== Segment start ==

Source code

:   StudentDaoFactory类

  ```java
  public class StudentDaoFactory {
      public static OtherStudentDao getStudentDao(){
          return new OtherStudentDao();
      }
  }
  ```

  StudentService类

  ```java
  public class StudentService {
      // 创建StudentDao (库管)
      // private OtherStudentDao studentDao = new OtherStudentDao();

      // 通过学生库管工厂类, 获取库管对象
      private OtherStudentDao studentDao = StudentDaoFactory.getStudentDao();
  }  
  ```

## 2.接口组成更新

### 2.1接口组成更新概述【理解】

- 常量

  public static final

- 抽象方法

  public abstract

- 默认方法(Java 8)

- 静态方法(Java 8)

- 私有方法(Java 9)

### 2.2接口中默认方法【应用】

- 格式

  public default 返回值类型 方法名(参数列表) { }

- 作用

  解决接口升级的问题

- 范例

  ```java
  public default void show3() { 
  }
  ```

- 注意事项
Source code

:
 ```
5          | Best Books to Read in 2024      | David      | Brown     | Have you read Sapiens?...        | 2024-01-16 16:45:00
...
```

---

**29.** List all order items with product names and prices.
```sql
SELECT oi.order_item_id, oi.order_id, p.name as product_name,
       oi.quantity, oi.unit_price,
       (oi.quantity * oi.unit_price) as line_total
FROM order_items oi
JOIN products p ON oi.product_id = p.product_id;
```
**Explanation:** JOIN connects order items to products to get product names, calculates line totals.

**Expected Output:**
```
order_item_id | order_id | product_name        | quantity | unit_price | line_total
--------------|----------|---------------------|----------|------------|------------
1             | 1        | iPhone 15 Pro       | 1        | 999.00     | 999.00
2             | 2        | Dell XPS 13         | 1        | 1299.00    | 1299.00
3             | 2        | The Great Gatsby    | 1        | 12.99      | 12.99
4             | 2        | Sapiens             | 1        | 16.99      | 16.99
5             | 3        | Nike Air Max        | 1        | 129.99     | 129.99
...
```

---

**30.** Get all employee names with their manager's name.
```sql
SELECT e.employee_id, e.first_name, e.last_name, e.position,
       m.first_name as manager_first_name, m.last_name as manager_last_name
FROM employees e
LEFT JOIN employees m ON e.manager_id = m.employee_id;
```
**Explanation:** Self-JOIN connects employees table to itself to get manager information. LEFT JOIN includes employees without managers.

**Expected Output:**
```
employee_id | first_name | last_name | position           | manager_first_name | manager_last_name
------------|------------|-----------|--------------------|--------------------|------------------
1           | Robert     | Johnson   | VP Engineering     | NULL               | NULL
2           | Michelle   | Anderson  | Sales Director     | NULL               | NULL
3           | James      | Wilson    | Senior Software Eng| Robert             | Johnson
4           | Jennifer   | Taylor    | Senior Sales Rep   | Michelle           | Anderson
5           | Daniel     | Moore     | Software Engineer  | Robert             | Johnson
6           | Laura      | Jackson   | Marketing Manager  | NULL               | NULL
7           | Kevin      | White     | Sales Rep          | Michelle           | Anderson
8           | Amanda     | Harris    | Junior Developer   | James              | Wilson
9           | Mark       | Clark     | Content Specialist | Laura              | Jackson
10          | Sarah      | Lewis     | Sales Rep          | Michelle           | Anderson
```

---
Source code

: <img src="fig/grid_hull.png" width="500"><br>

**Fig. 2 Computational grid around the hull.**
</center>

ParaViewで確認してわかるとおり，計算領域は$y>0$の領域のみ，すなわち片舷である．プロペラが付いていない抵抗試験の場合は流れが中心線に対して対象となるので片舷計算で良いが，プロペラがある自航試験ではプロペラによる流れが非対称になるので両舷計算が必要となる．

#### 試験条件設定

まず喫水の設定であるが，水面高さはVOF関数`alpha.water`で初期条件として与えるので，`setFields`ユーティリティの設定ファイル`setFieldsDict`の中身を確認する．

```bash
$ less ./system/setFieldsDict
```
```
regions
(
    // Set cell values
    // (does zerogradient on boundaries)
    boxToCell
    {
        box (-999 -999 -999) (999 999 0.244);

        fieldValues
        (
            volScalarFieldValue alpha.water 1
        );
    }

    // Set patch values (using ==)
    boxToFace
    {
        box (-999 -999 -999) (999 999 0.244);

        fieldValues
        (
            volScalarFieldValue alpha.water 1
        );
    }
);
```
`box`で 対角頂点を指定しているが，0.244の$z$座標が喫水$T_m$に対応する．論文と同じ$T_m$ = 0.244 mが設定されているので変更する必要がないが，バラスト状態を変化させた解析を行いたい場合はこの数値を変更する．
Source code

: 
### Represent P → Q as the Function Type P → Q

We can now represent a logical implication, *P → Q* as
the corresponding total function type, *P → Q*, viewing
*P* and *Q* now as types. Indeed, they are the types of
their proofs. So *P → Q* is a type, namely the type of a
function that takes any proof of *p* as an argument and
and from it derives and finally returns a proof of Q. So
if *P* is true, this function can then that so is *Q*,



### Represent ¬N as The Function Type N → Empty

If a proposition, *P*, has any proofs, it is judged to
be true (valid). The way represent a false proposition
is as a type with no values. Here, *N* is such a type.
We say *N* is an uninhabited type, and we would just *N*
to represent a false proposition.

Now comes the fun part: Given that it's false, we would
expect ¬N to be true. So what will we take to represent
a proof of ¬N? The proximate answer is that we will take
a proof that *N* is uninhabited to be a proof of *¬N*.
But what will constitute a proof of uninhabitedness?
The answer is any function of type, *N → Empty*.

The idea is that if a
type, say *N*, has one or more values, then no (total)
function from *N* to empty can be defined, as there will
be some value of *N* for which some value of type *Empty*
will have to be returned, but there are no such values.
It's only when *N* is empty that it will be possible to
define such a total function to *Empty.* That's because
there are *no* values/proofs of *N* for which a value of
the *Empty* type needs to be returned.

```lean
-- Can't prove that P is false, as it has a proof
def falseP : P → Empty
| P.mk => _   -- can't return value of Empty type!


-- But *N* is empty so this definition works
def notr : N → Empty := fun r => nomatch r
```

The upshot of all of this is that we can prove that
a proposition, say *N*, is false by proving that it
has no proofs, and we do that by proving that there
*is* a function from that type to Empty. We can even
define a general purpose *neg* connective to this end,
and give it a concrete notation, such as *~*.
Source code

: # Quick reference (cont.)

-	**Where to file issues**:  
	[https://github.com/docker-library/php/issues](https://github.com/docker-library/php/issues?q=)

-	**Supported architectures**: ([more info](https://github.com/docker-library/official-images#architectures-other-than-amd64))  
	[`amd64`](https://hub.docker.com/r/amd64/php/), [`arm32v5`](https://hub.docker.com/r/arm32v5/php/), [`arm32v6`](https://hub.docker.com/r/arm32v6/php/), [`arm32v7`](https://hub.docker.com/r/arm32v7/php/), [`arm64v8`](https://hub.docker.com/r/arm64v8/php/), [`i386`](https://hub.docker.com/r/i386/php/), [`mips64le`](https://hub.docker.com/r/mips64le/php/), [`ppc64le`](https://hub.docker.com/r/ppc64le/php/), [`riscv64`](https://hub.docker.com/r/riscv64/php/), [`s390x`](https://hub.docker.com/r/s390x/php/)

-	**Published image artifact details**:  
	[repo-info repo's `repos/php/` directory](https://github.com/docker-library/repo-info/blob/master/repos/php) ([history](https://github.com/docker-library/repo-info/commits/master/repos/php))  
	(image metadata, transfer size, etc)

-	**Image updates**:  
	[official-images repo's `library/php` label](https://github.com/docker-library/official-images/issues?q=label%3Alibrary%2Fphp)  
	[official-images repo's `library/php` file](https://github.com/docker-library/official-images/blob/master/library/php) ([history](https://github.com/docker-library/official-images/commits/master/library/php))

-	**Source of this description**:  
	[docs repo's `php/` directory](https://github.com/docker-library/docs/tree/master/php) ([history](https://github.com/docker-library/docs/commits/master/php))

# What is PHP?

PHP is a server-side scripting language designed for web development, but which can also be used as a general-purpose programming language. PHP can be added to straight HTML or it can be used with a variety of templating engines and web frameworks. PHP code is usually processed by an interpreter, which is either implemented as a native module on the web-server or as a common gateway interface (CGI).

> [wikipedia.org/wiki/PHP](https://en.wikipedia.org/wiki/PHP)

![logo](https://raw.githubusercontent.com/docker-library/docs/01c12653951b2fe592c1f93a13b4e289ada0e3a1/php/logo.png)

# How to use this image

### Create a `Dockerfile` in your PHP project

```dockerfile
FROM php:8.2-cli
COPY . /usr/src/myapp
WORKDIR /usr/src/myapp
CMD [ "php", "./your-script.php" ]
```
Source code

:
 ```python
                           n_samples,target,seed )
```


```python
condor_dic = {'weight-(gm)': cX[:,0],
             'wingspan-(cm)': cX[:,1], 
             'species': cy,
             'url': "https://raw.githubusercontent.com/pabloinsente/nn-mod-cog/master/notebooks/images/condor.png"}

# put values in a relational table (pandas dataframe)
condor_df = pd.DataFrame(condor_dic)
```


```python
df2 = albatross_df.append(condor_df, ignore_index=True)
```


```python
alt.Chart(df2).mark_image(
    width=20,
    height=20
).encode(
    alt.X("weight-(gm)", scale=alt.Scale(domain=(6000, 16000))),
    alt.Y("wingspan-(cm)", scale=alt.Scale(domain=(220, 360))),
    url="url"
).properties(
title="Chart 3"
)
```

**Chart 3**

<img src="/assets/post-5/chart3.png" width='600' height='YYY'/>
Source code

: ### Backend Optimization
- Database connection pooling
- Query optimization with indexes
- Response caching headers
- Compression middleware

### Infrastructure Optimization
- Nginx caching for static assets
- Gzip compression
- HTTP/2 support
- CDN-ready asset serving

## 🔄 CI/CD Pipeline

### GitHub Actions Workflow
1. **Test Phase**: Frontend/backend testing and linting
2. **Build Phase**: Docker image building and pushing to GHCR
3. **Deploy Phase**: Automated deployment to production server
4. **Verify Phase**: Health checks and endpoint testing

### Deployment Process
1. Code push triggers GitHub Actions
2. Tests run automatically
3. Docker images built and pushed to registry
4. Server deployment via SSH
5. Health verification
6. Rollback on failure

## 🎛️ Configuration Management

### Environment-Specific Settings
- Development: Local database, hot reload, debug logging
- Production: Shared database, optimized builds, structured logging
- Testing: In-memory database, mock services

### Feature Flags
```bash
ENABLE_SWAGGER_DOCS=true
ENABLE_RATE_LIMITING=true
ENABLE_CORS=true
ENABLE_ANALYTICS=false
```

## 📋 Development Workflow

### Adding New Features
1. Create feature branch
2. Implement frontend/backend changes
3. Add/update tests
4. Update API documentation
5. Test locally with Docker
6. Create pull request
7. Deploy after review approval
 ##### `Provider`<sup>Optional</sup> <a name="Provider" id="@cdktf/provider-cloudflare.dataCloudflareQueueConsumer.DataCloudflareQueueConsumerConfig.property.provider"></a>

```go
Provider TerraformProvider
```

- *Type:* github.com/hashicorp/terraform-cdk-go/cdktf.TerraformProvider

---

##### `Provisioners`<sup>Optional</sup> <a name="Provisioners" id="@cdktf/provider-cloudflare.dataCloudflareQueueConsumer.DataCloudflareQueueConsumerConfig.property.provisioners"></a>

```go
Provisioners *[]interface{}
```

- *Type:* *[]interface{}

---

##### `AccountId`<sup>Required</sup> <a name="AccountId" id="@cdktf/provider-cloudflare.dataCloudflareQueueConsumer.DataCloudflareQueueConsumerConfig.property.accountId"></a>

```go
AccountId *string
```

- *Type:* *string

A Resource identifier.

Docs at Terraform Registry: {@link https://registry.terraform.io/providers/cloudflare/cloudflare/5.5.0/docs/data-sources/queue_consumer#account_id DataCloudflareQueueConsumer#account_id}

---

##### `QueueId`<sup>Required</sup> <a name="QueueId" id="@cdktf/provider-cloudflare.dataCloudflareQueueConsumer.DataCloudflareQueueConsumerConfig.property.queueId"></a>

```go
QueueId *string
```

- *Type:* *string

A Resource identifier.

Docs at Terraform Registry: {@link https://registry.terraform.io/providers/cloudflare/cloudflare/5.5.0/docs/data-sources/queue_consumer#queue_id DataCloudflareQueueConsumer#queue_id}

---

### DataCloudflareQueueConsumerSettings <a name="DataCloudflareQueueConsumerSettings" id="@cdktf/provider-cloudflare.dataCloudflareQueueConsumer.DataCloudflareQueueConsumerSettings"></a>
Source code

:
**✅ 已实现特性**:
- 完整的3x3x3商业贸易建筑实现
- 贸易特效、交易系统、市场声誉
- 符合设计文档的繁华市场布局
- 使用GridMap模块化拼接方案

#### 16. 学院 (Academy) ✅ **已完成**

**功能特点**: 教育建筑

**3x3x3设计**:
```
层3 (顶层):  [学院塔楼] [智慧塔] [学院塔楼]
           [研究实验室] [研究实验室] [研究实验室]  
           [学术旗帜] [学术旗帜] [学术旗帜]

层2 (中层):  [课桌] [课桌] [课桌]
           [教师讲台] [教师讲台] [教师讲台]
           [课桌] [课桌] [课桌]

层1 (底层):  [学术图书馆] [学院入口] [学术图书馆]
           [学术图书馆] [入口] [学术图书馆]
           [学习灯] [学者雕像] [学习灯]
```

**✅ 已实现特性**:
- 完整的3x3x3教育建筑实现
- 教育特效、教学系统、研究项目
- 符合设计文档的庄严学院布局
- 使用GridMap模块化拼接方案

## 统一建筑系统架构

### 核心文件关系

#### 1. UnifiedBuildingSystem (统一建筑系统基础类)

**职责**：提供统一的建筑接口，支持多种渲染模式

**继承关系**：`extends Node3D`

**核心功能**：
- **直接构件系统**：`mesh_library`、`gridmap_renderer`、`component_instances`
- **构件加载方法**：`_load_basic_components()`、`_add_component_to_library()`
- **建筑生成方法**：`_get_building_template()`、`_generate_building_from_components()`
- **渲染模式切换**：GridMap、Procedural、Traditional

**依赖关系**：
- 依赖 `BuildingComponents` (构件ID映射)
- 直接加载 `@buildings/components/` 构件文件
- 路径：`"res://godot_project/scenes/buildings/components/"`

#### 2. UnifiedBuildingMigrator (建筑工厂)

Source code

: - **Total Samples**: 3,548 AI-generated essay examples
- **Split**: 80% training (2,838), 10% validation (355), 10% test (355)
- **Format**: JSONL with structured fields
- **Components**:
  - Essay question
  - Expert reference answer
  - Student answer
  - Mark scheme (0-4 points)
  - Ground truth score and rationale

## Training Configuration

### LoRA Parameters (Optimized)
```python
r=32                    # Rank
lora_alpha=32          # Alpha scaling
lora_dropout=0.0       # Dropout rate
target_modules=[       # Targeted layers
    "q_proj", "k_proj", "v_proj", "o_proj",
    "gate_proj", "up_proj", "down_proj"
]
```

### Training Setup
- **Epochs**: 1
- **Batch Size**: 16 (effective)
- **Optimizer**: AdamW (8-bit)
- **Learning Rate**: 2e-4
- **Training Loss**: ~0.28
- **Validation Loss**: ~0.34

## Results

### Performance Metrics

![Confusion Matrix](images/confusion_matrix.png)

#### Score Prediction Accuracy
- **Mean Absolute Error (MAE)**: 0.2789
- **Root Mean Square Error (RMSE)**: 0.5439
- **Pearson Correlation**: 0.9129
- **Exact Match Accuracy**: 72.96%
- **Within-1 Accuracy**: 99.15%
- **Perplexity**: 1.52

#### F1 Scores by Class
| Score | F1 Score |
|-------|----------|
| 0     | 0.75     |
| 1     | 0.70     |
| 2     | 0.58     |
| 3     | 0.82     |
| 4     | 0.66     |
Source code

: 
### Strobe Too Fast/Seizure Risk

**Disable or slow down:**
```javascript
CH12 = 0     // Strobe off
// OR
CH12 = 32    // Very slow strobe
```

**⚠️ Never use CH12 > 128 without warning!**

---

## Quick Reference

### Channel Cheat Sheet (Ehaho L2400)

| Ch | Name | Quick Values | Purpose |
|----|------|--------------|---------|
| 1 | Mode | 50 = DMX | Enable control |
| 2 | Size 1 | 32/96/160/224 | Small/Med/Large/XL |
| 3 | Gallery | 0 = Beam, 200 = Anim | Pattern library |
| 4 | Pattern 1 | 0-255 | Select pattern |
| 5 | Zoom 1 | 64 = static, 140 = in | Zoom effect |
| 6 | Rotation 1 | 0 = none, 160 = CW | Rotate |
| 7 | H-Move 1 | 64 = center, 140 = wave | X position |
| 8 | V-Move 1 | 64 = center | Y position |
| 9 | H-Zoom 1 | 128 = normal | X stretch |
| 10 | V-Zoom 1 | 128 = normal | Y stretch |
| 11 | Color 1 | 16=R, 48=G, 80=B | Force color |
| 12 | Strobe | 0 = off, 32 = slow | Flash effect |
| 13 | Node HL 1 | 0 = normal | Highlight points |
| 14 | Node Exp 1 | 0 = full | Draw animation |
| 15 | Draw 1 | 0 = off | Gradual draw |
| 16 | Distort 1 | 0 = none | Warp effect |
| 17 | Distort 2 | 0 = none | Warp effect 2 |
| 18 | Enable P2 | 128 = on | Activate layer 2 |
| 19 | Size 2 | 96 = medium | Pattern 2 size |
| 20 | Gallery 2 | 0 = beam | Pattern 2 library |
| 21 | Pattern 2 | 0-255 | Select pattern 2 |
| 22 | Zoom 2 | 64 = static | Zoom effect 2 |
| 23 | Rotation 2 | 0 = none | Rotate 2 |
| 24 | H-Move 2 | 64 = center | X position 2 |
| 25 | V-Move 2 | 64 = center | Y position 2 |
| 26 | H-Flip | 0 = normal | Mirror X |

== Segment end ==

Task instructions: Pick out, from the lines above, every one that contains the string "Software".

Solution:
3           | James      | Wilson    | Senior Software Eng| Robert             | Johnson
5           | Daniel     | Moore     | Software Engineer  | Robert             | Johnson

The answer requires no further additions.